Holidaymakers who use a prepaid Mastercard abroad will no longer have to choose between paying in pounds or the local currency, helping them to avoid rip-off exchange rates and fees.
From today, Mastercard is blocking a loophole known as dynamic currency conversion (DCC) on prepaid multi-currency cards which allows travellers to pay in pounds so they know how much they are spending.
While it may seem more convenient to pay in sterling, you can end up being hit with excessive exchange rates and fees as the vendor or ATM is able to define the rate that is used to convert your transaction from.
The new rules being brought in by Mastercard only apply to prepaid currency cards as travellers have already decided which currency they wish to pay in before they go on holiday.
This means anyone using a prepaid Mastercard abroad will now not be offered the choice of which currency to use when withdrawing money.
They will instead be automatically charged in the local currency when using an ATM or a shop.
However, Mastercard has not scrapped DCC charges for credit and debit holders who will still be offered the choice between paying in pounds or the local currency.
This means credit and debit card holders could still be at risk of higher charges and fees if they don’t choose the local currency.
A Mastercard spokesman says: “We’ve recently made changes to our prepaid programmes.
"Dynamic currency conversion will no longer be offered for prepaid multi-currency Mastercard cards as these cardholders have predetermined the currency they wish to pay in before they travel and any purchases are made.”
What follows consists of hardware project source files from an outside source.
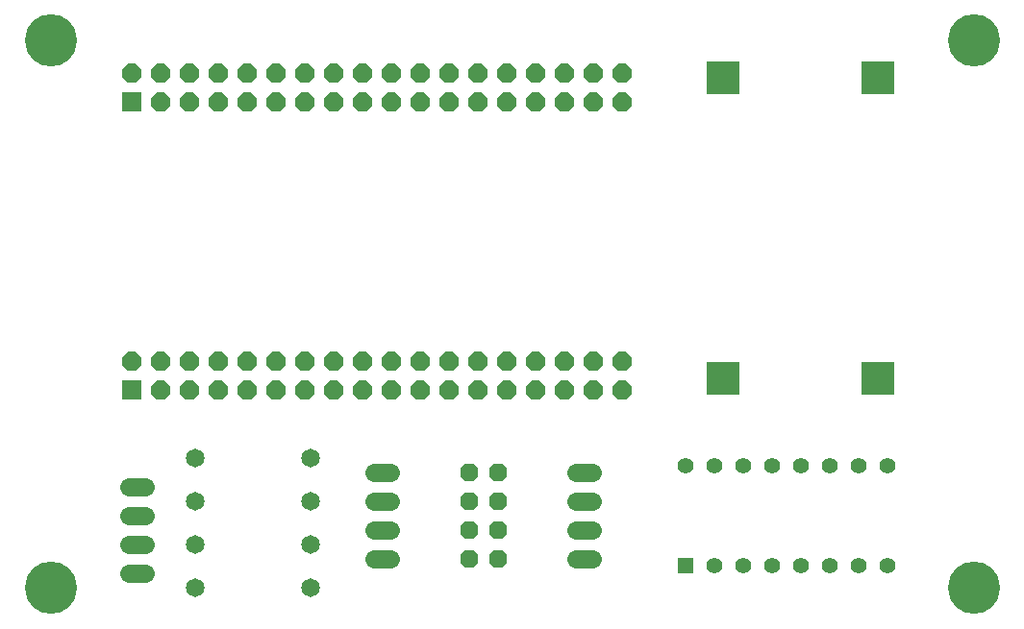
<source format=gbr>
G04 EAGLE Gerber RS-274X export*
G75*
%MOIN*%
%FSLAX34Y34*%
%LPD*%
%INSoldermask Bottom*%
%IPPOS*%
%AMOC8*
5,1,8,0,0,1.08239X$1,22.5*%
G01*
%ADD10R,0.116236X0.116236*%
%ADD11R,0.066000X0.066000*%
%ADD12P,0.071438X8X22.500000*%
%ADD13R,0.055606X0.055606*%
%ADD14C,0.055606*%
%ADD15C,0.062000*%
%ADD16P,0.067108X8X112.500000*%
%ADD17C,0.065055*%
%ADD18C,0.181000*%


D10*
X24819Y19213D03*
X30181Y19213D03*
X30181Y8787D03*
X24819Y8787D03*
D11*
X4327Y8390D03*
D12*
X4327Y9390D03*
X5327Y8390D03*
X5327Y9390D03*
X6327Y8390D03*
X6327Y9390D03*
X7327Y8390D03*
X7327Y9390D03*
X8327Y8390D03*
X8327Y9390D03*
X9327Y8390D03*
X9327Y9390D03*
X10327Y8390D03*
X10327Y9390D03*
X11327Y8390D03*
X11327Y9390D03*
X12327Y8390D03*
X12327Y9390D03*
X13327Y8390D03*
X13327Y9390D03*
X14327Y8390D03*
X14327Y9390D03*
X15327Y8390D03*
X15327Y9390D03*
X16327Y8390D03*
X16327Y9390D03*
X17327Y8390D03*
X17327Y9390D03*
X18327Y8390D03*
X18327Y9390D03*
X19327Y8390D03*
X19327Y9390D03*
X20327Y8390D03*
X20327Y9390D03*
X21327Y8390D03*
X21327Y9390D03*
D11*
X4327Y18390D03*
D12*
X4327Y19390D03*
X5327Y18390D03*
X5327Y19390D03*
X6327Y18390D03*
X6327Y19390D03*
X7327Y18390D03*
X7327Y19390D03*
X8327Y18390D03*
X8327Y19390D03*
X9327Y18390D03*
X9327Y19390D03*
X10327Y18390D03*
X10327Y19390D03*
X11327Y18390D03*
X11327Y19390D03*
X12327Y18390D03*
X12327Y19390D03*
X13327Y18390D03*
X13327Y19390D03*
X14327Y18390D03*
X14327Y19390D03*
X15327Y18390D03*
X15327Y19390D03*
X16327Y18390D03*
X16327Y19390D03*
X17327Y18390D03*
X17327Y19390D03*
X18327Y18390D03*
X18327Y19390D03*
X19327Y18390D03*
X19327Y19390D03*
X20327Y18390D03*
X20327Y19390D03*
X21327Y18390D03*
X21327Y19390D03*
D13*
X23500Y2268D03*
D14*
X24500Y2268D03*
X25500Y2268D03*
X26500Y2268D03*
X27500Y2268D03*
X28500Y2268D03*
X29500Y2268D03*
X30500Y2268D03*
X30500Y5732D03*
X29500Y5732D03*
X28500Y5732D03*
X27500Y5732D03*
X26500Y5732D03*
X25500Y5732D03*
X24500Y5732D03*
X23500Y5732D03*
D15*
X20280Y2500D02*
X19720Y2500D01*
X19720Y3500D02*
X20280Y3500D01*
X20280Y4500D02*
X19720Y4500D01*
X19720Y5500D02*
X20280Y5500D01*
D16*
X17000Y2500D03*
X16000Y2500D03*
X17000Y3500D03*
X16000Y3500D03*
X17000Y4500D03*
X16000Y4500D03*
X17000Y5500D03*
X16000Y5500D03*
D15*
X13280Y2500D02*
X12720Y2500D01*
X12720Y3500D02*
X13280Y3500D01*
X13280Y4500D02*
X12720Y4500D01*
X12720Y5500D02*
X13280Y5500D01*
X4780Y2000D02*
X4220Y2000D01*
X4220Y3000D02*
X4780Y3000D01*
X4780Y4000D02*
X4220Y4000D01*
X4220Y5000D02*
X4780Y5000D01*
D17*
X10500Y6000D03*
X6500Y6000D03*
X10500Y1500D03*
X6500Y1500D03*
X10500Y3000D03*
X6500Y3000D03*
X10500Y4500D03*
X6500Y4500D03*
D18*
X1500Y1500D03*
X1500Y20500D03*
X33500Y20500D03*
X33500Y1500D03*
M02*

</source>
Research by currency coversion company FairFX found that holidaymakers were duped into forking out £490 million in fees when they use their payment cards abroad as a result of DCC in 2017.
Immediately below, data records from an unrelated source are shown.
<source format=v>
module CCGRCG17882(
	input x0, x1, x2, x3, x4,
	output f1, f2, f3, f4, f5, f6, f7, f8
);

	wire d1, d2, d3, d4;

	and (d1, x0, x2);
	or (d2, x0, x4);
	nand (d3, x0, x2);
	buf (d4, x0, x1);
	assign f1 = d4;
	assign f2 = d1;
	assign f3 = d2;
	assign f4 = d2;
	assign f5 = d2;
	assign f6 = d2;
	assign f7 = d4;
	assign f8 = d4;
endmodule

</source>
Ian Strafford-Taylor, chief executive of FairFX, says the rule change is great news for travellers who will no longer be confused by unfair conversion charges.
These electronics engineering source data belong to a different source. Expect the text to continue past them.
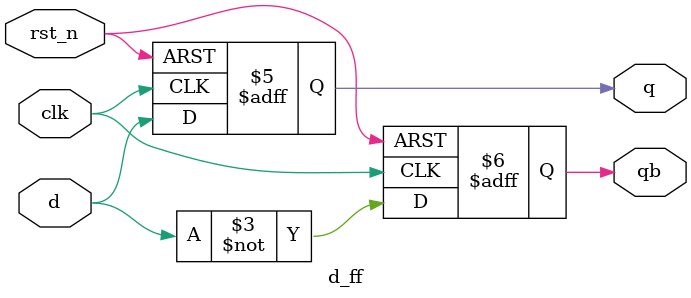
<source format=v>
`timescale 1ns / 1ps

module jk_by_D(
    output q, qbar,
    input j, k, rst_n, clk
    );

    wire d;
    d_ff ff1(.q(q), .qb(qbar), .d(d), .rst_n(rst_n), .clk(clk)); // Use d_ff module
    
    assign d = (j & qbar) | (~k & q);
    
endmodule

module d_ff(
    output reg q,
    output reg qb,
    input d,
    input rst_n,
    input clk
    );

    always @(posedge clk or negedge rst_n)
        if (!rst_n)
        begin
            q <= 0;
            qb <= 1;
        end
        else
        begin
            q <= d;
            qb <= ~d;
        end
        
    initial begin 
        q = 0;
        qb = 1;
    end
endmodule

</source>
He says: “It’s vital that people using debit and credit cards abroad – whether for work or pleasure – stay vigilant to the unfair practice. When asked if they want to pay in pounds or local currency, opting to pay in pounds appears logical as most people think in their home currency.
"But this is nothing but a hyper-inflated rip-off, duping people into paying unnecessary fees and accepting unfavourable exchange rates.
“The key thing to remember is, when abroad and asked if you want to pay in pounds or the local currency, always pay in the local currency to avoid nasty surprise fees. Debit and credit card users would do well to switch to prepaid cards to avoid any uncertainty.”